The Pharmaceutical and Healthcare Association of the Philippines (PHAP) said on Friday that the global competition for supplies, logistical challenges and stockpiling of drugs have all resulted to unexpected costs on the industry.
PHAP, which represents the research-based pharmaceutical and health care sector in the country, wants the government to defer the maximum retail price (MRP) that had taken effect on June 2.
Moreover, they want the policy to be deferred “until such time that the industry and economy recover from the pandemic,” PHAP executive director Teodoro Padilla said in an email on Friday.
Malacañang approved the MRP in February this year under Executive Order No. 104, which covered 133 drug formulations.
The drugs were selected based on certain criteria such as leading causes of morbidity and mortality, lack of generic counterparts as well as medicines that are sold at a higher price here in the Philippines than in other countries.
In a statement last June 2, the Department of Health (DOH) said that the EO mandated the 50-percent reduction in the prices of medicines for top burden diseases such as hypertension, diabetes, breast, colorectal and lung cancers.
For example, the DOH said that a diabetic patient on daily insulin glulisine needed to spend P818.75 per prefilled pen before the MRP took effect.
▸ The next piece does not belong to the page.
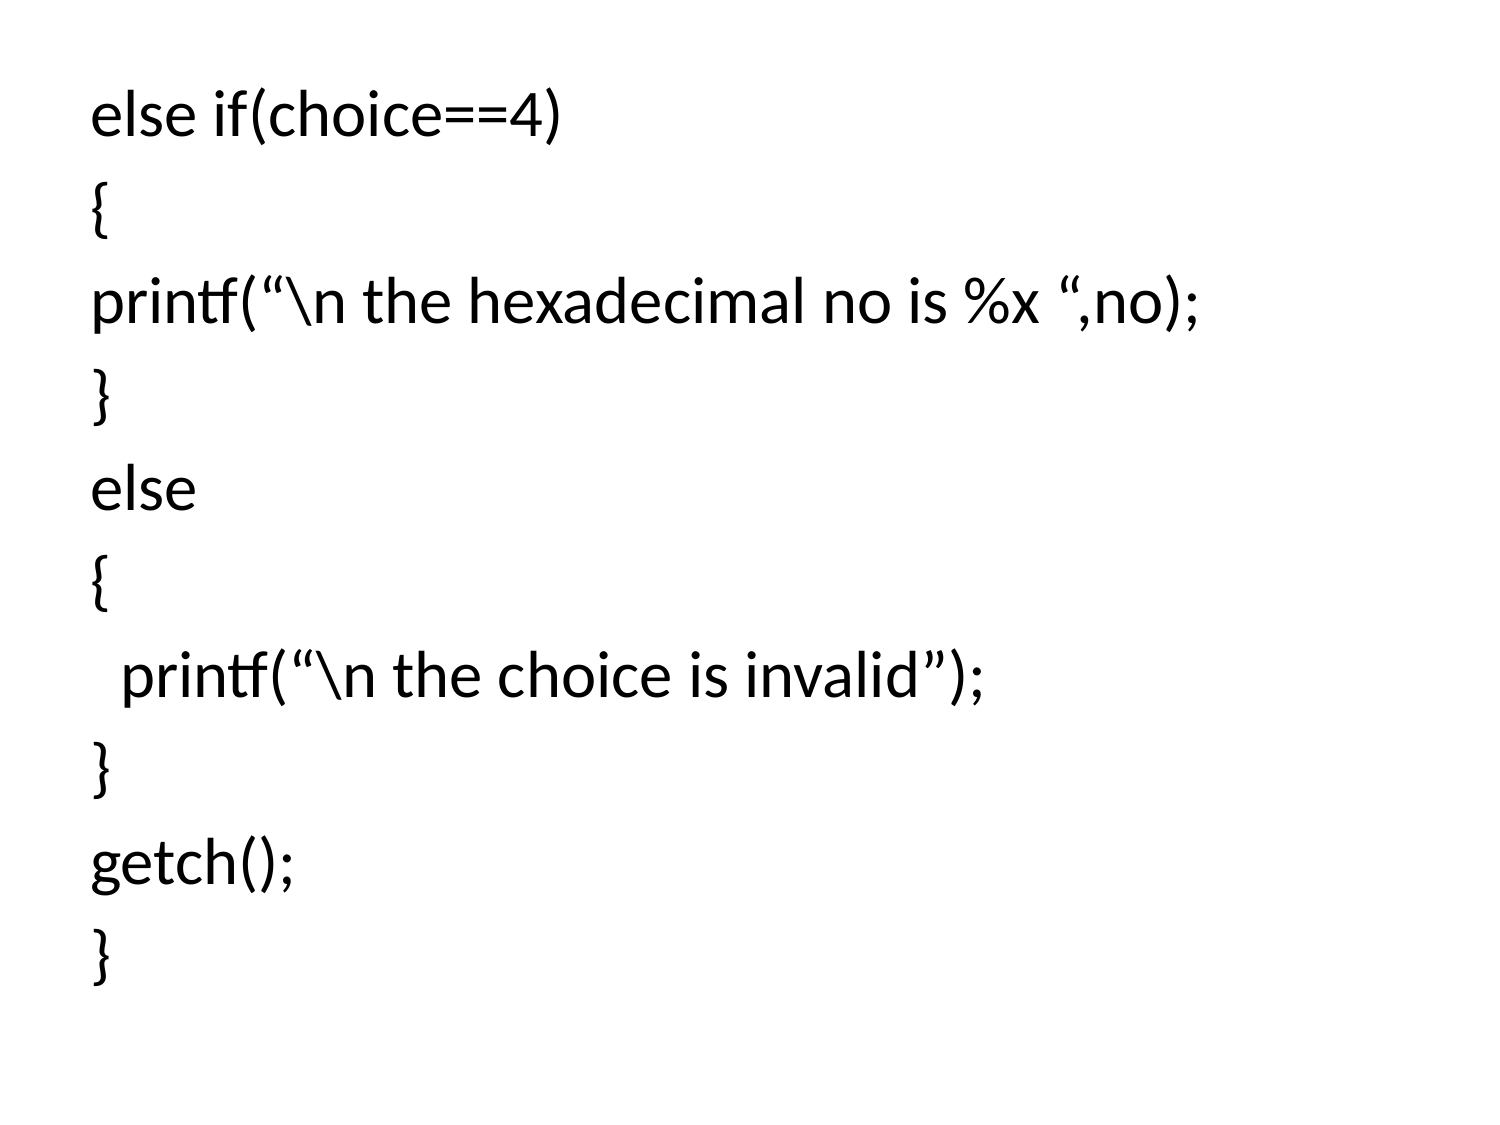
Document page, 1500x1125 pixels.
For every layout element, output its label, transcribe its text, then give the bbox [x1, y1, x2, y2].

list else if(choice==4) { printf(“\n the hexadecimal no is %x “,no); } else { printf(“\n the choice is invalid”); } getch(); } [75, 62, 1425, 1005]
Now, the retail price would drop to P435.18.
PHAP, however, said in a statement on Friday that the government and the industry could explore other options instead such as price negotiations “so as not to further aggravate the setbacks that many companies like ours have endured these past months.”
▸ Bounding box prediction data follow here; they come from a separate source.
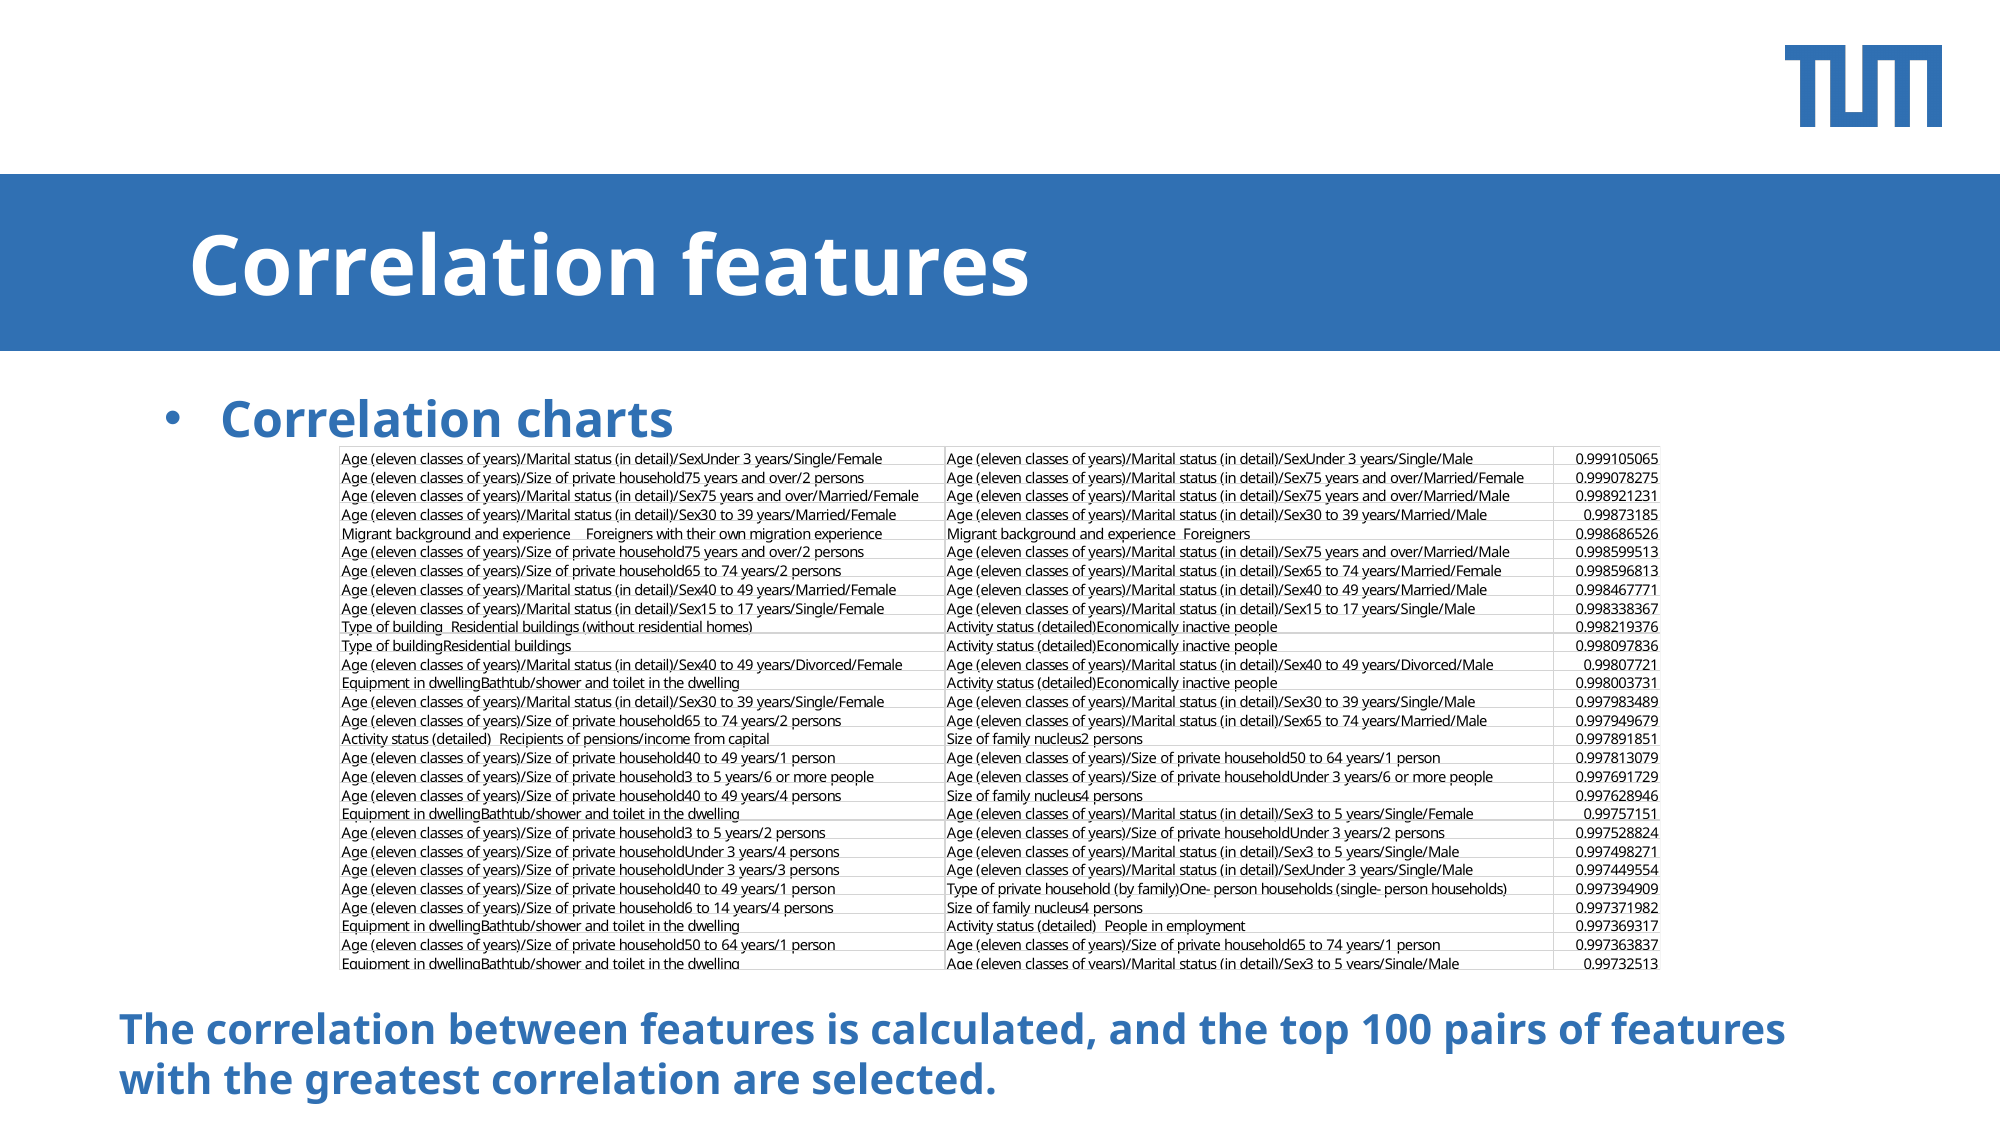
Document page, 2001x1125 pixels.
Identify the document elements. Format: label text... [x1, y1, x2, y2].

picture [1785, 45, 1942, 127]
picture [339, 445, 1661, 970]
text_box The correlation between features is calculated, and the top 100 pairs of features with the greatest correlation are selected. [104, 995, 1896, 1111]
text_box Correlation charts [149, 349, 1016, 455]
text_box Correlation features [0, 174, 2000, 351]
“From keeping manufacturing plants, warehouses and retail stores open to chartering flights, the pharmaceutical and health care industry has taken and absorbed significant increase in expenses to the fullest extent possible, with deliberate and conscious effort to prevent prices from surging,” PHAP said.
“Together with other industry associations, retail groups and professional organizations, we had hoped that the government would consider deferring implementation of Executive Order 104, in light of the pandemic’s impact to the pharmaceutical and health care industry,” the group said.
PHAP, whose member companies include Pfizer, GlaxoSmithKline, Mercury Drug and Watsons, said last May that the price cuts under MRP would lead to a P57-billion drop in industry revenues as well as P28-billion loss in government revenues such as duties and value-added tax.